Segment Open
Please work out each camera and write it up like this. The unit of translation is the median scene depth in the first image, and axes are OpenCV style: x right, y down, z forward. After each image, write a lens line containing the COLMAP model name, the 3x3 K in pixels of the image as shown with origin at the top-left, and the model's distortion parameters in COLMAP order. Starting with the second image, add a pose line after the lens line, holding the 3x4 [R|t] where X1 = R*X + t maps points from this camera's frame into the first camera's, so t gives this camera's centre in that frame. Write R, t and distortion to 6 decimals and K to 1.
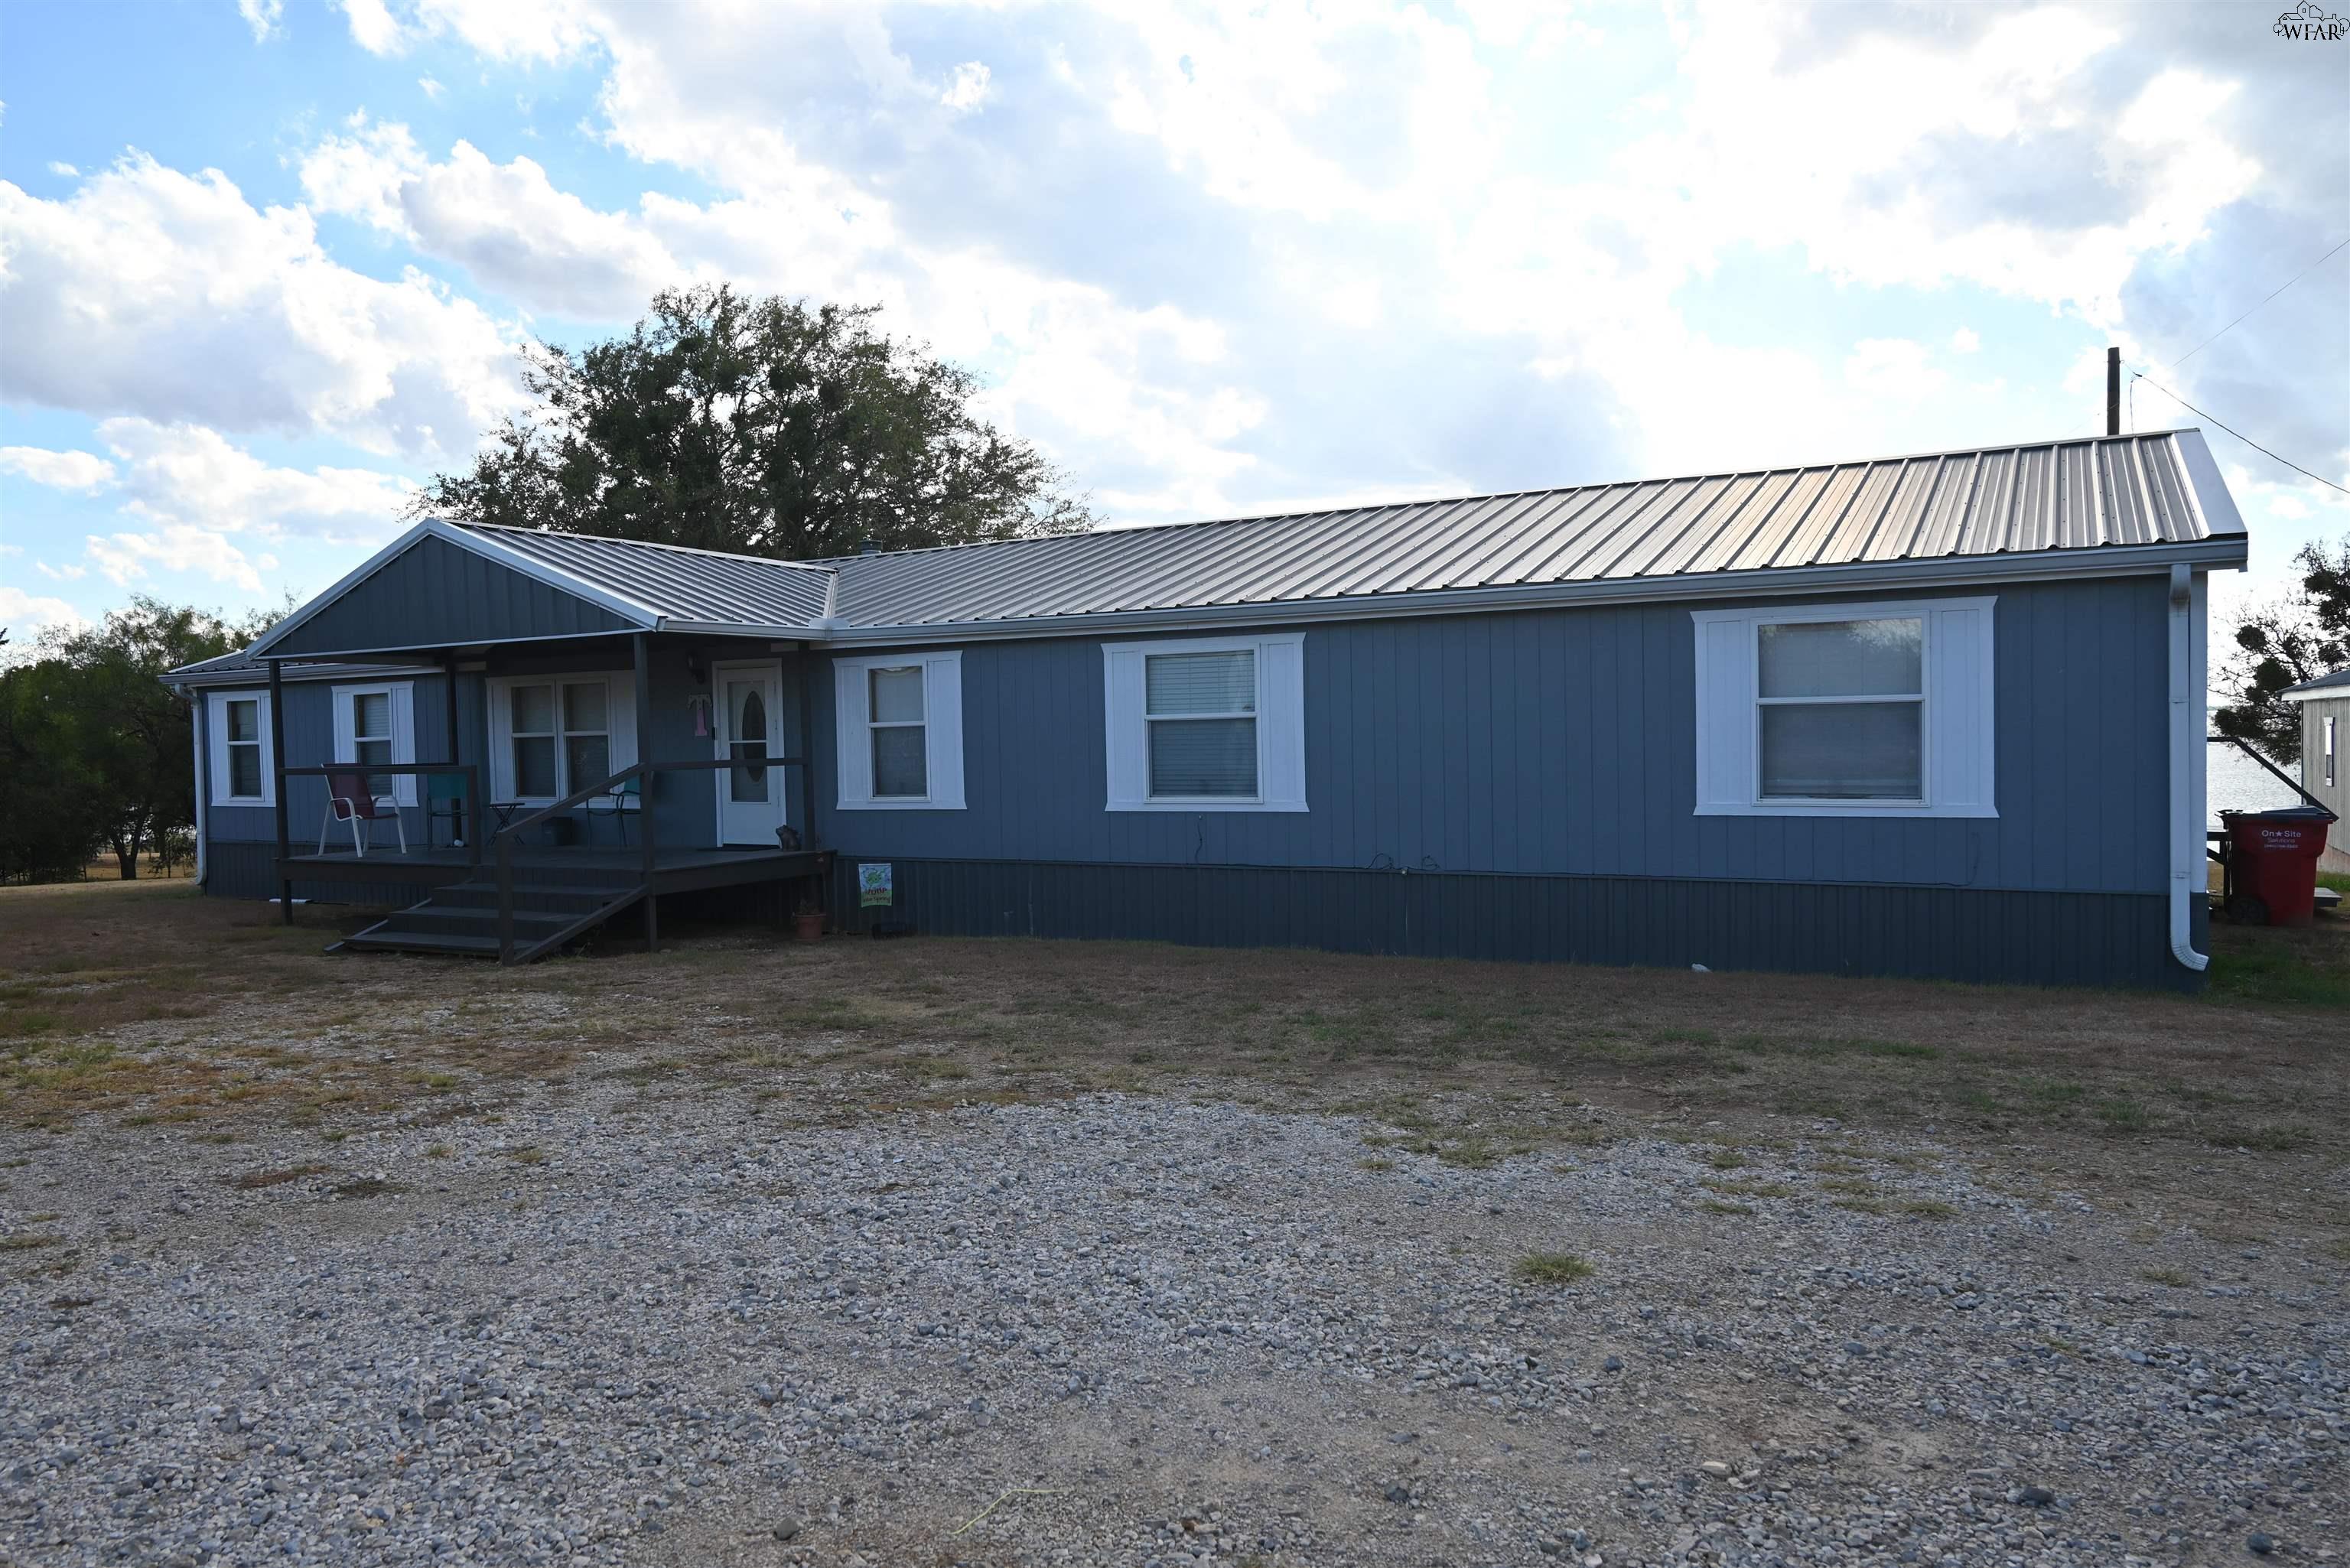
lens RADIAL K [[1621.0, 0, 1127.8], [0, 1621.0, 780.1], [0, 0, 1]] dist [-0.000097, 0.001346]
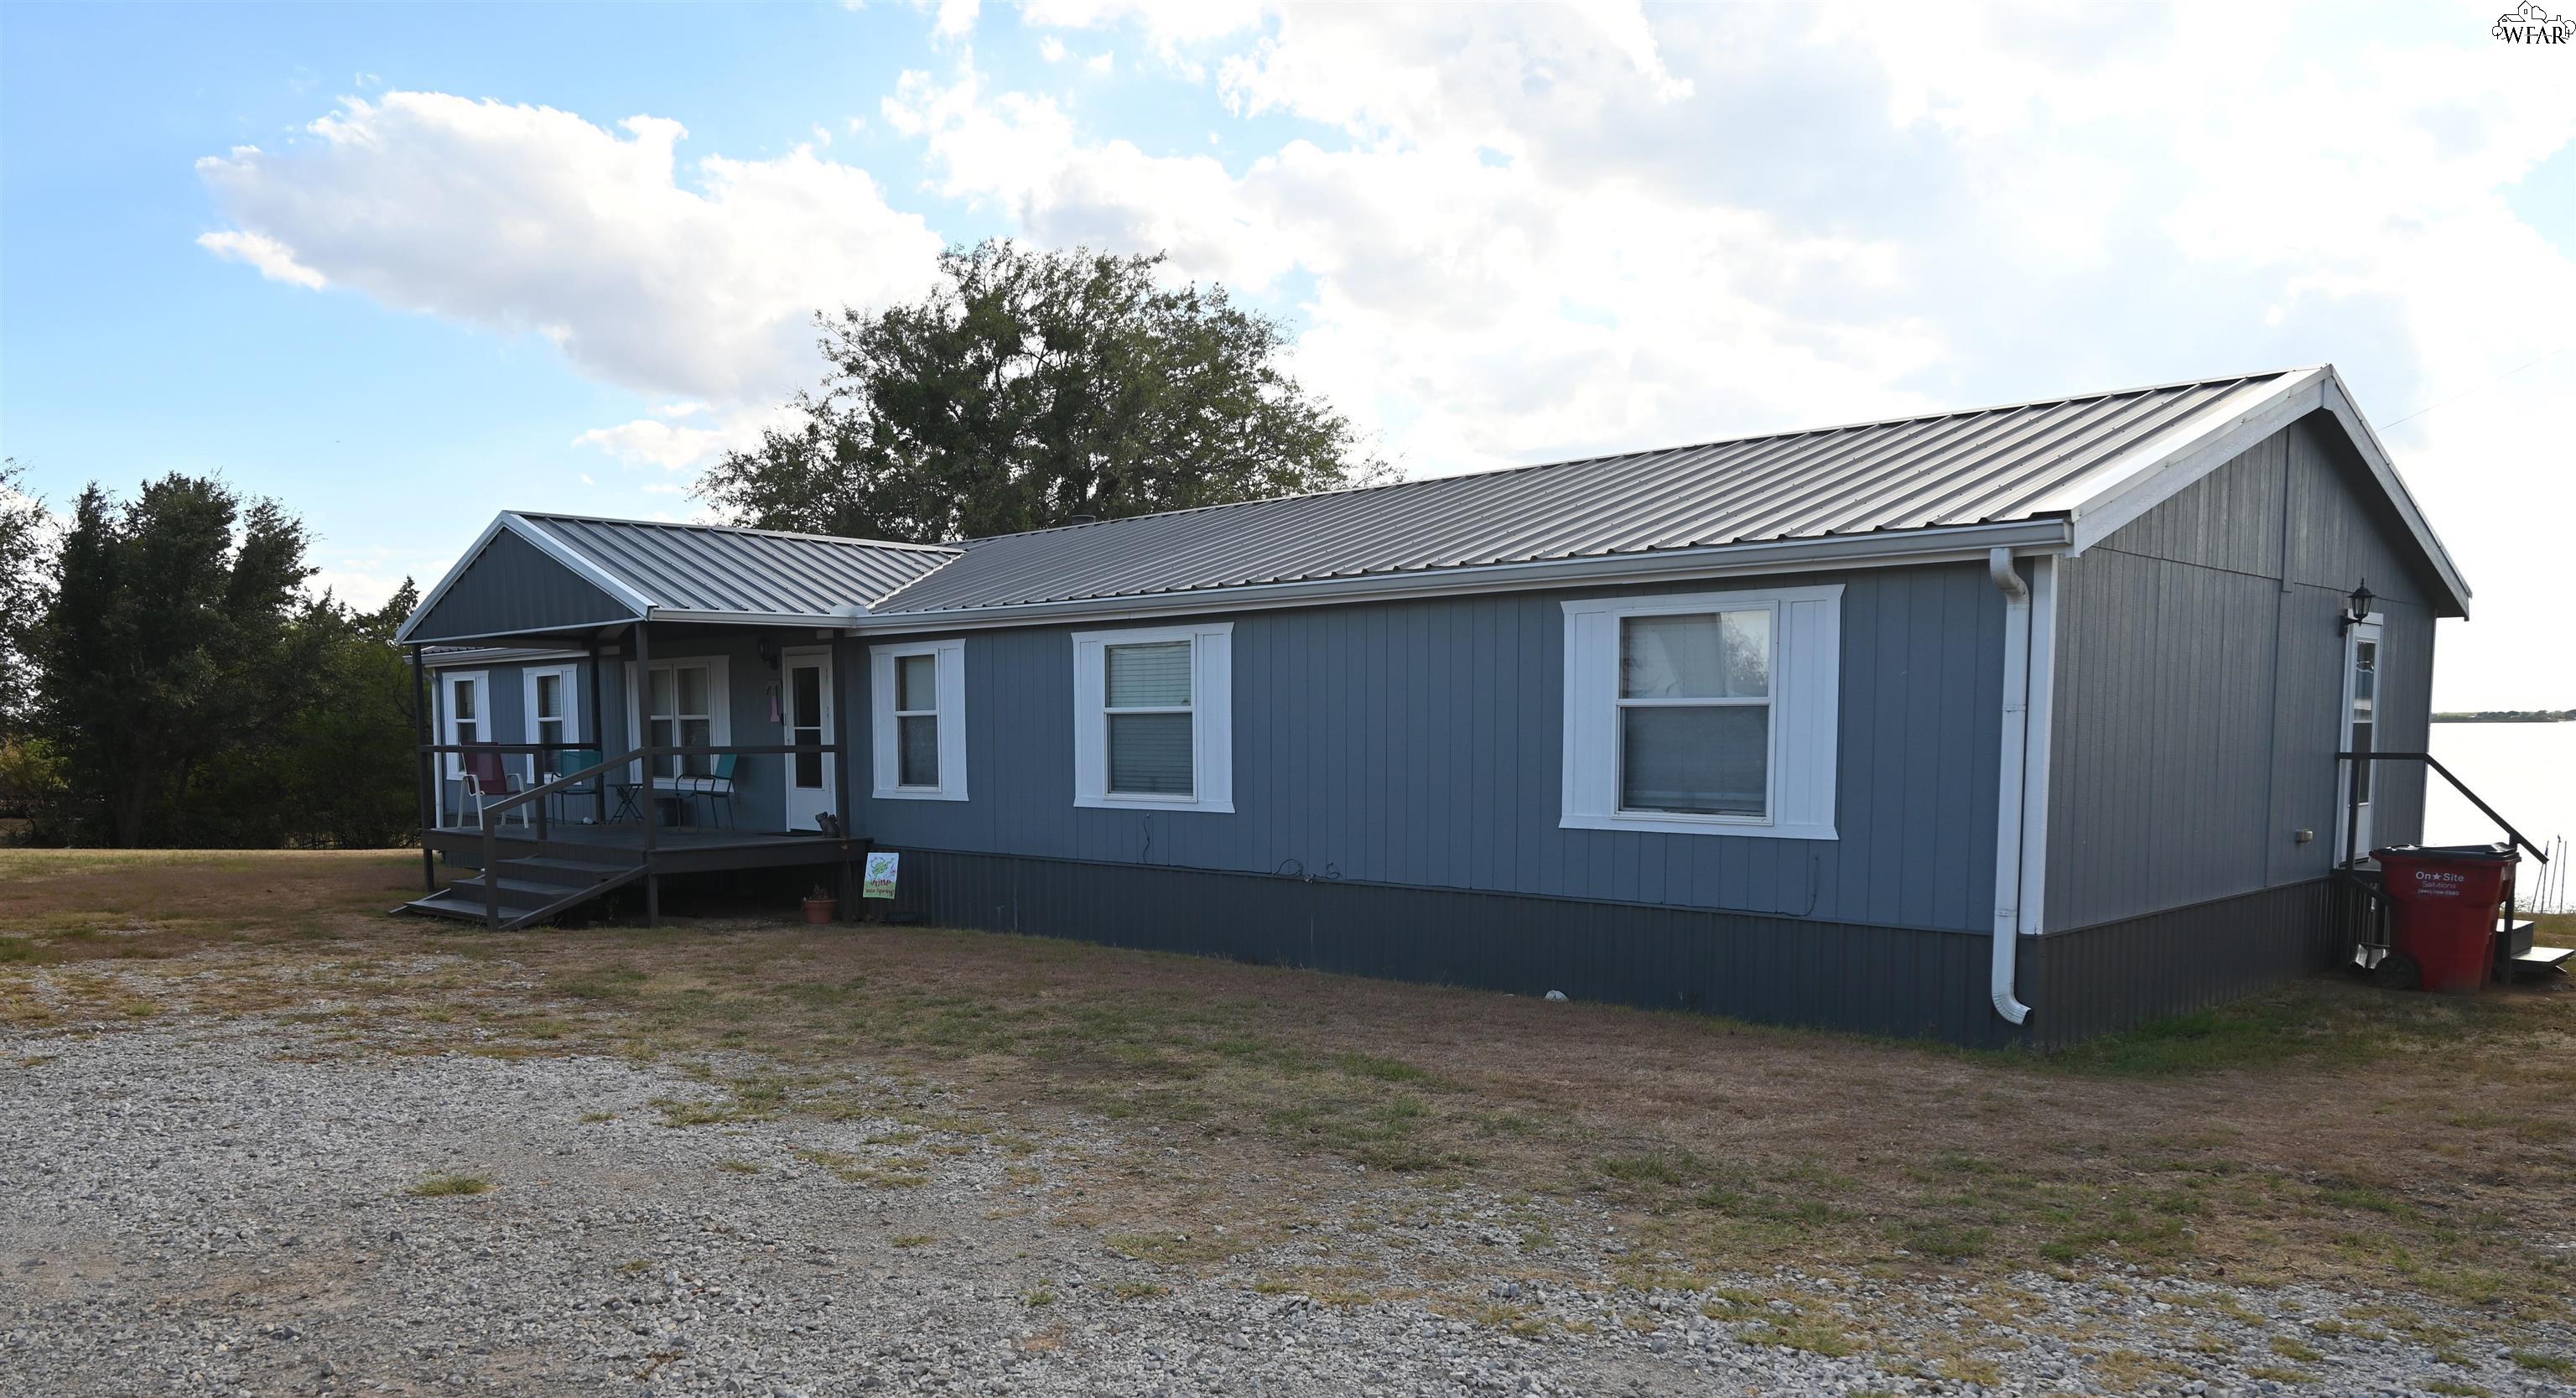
lens RADIAL K [[1895.9, 0, 1286.9], [0, 1895.9, 890.1], [0, 0, 1]] dist [0.002581, -0.000026]
pose [[0.958281, 0.040702, -0.282916, 0.426482], [-0.023151, 0.997610, 0.065104, -0.007673], [0.284889, -0.055838, 0.956933, -0.052005]]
Segment Closed
Every line above has to be output exactly; the pictures must be dropped.

Please work out each camera and write it up like this. The unit of translation is the median scene depth in the first image, and axes are OpenCV style: x right, y down, z forward. After each image, write a lens line containing the COLMAP model name, the 3x3 K in pixels of the image as shown with origin at the top-left, and the model's distortion parameters in COLMAP order. Starting with the second image, add a pose line after the lens line, holding the 3x4 [R|t] where X1 = R*X + t maps points from this camera's frame into the first camera's, so t gives this camera's centre in that frame. Write R, t and distortion to 6 decimals and K to 1.
lens RADIAL K [[1621.0, 0, 1127.8], [0, 1621.0, 780.1], [0, 0, 1]] dist [-0.000097, 0.001346]
lens RADIAL K [[1895.9, 0, 1286.9], [0, 1895.9, 890.1], [0, 0, 1]] dist [0.002581, -0.000026]
pose [[0.958281, 0.040702, -0.282916, 0.426482], [-0.023151, 0.997610, 0.065104, -0.007673], [0.284889, -0.055838, 0.956933, -0.052005]]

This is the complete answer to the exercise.